:: Problem to work on ::
Output the lines of the listing below exactly, starting at the line containing "thumb ip: (359, 290)" and stopping after the last line, with any pictures dropped.

[Exercise data Boundary: Start]

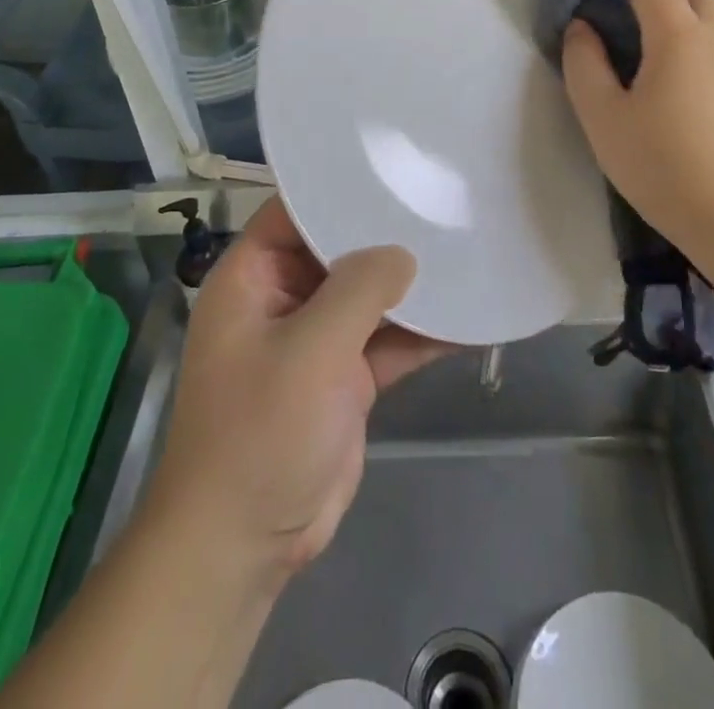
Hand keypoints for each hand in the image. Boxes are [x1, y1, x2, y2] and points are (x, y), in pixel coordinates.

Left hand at [146, 197, 451, 587]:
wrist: (245, 545)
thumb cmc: (260, 432)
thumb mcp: (310, 350)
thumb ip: (359, 290)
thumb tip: (403, 253)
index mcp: (253, 277)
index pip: (295, 210)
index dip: (338, 187)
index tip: (393, 167)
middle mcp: (283, 298)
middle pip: (339, 249)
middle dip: (386, 233)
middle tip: (442, 201)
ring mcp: (316, 339)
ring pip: (368, 296)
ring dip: (410, 285)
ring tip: (464, 248)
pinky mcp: (344, 378)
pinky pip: (386, 341)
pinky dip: (421, 332)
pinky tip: (468, 316)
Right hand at [561, 0, 713, 260]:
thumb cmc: (668, 170)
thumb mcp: (604, 120)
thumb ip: (583, 65)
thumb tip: (582, 27)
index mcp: (678, 34)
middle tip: (620, 16)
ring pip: (711, 17)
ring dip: (679, 16)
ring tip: (648, 58)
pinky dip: (699, 46)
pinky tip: (683, 93)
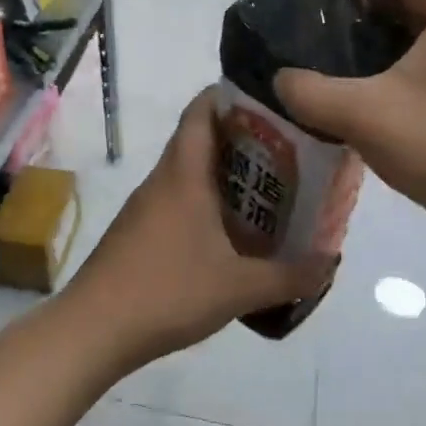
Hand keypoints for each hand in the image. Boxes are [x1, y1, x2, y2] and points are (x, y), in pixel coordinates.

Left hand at [62, 90, 337, 373]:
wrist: (93, 329)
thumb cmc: (168, 291)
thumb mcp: (239, 288)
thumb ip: (291, 275)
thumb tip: (332, 262)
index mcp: (184, 173)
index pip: (201, 110)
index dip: (231, 95)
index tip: (269, 101)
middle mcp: (163, 179)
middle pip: (200, 138)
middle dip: (242, 138)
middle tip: (287, 148)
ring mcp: (147, 205)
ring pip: (190, 171)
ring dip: (225, 173)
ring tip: (269, 187)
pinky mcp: (139, 230)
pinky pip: (179, 199)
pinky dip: (207, 201)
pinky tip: (232, 230)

[Exercise data Boundary: End]

:: Task answer ::
thumb ip: (359, 290)
thumb tip: (403, 253)
index mcp: (253, 277)
index pip: (295, 210)
index dip: (338, 187)
index tip: (393, 167)
middle mcp: (283, 298)
middle pip: (339, 249)
middle dip: (386, 233)
middle tip: (442, 201)
ring mcp: (316, 339)
ring pip: (368, 296)
ring dip: (410, 285)
ring tip: (464, 248)
pinky mcp: (344, 378)
pinky pip: (386, 341)
pinky dip: (421, 332)
pinky tip: (468, 316)
Right hand at [561, 0, 713, 260]:
thumb cmc: (668, 170)
thumb mcp: (604, 120)
thumb ip: (583, 65)
thumb tip: (582, 27)
index mcp: (678, 34)
middle tip: (620, 16)
ring pip: (711, 17)
ring dip: (679, 16)
ring tip: (648, 58)
pinky dip: (699, 46)
pinky tip: (683, 93)
Hand keypoints for each hand in the image. Boxes are [x1, y1, x2, y2] and points are (x, y), in pixel coordinates.

Left hand at [62, 90, 337, 373]:
wrist: (93, 329)
thumb cmc: (168, 291)
thumb mcp: (239, 288)
thumb ip: (291, 275)
thumb tip: (332, 262)
index mcp: (184, 173)
index pip: (201, 110)
index dip: (231, 95)
index tip: (269, 101)
middle mcp: (163, 179)
middle pip: (200, 138)
middle dip: (242, 138)
middle tip: (287, 148)
ring mcp: (147, 205)
ring pip: (190, 171)
ring dip: (225, 173)
ring tip: (269, 187)
pinky mcp: (139, 230)
pinky pip: (179, 199)
pinky dip: (207, 201)
pinky tip: (232, 230)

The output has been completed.